Babam elini kaldırıp,

-"İşinin başına Pars, çoluk çocukla uğraşacak vaktin yok senin."

Dişlerimi sıkıp arkamı dönmüştüm.

"Her yerde önüme çıkmak zorunda mısın!"

Kapıyı çarpıp çıkmıştım. Arabama atladığımda babam kapının önünde ellerini bağlamış bir şekilde bana bakıyordu.
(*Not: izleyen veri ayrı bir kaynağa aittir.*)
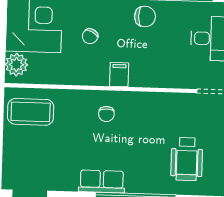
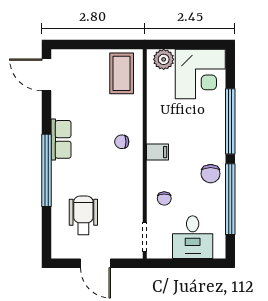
chair: (90, 36) -> (164, 198), moved, turned -119
wheelchair: (187, 159) -> (83, 215), turned 90

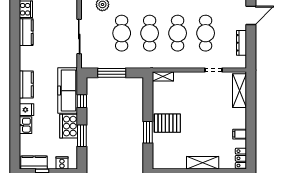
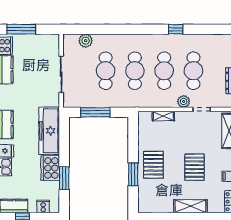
plant: (196, 63) -> (184, 101), added
shelving: (163, 76) -> (163, 116), moved
window: (82, 101) -> (64, 142), removed
pallet: (167, 123) -> (153, 165), turned 90
pallet: (207, 125) -> (194, 167), added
-"Ne kadar benzemek istemesen de sen benim oğlumsun!"

Güneş gözlüklerimi takıp, gaza yüklenmiştim. Burak arkadan arabasına binmişti.

-.-.-.-.-.-.-.-.-.-.-.-

Derin bir iç çekerek kahvemi içmiştim. Burak Destina'ya bir şeyler anlatıyordu. Hala babamın oğluydum galiba. Hayatımda en son isteyeceğim şey Aslan Tanbey gibi olmaktı halbuki.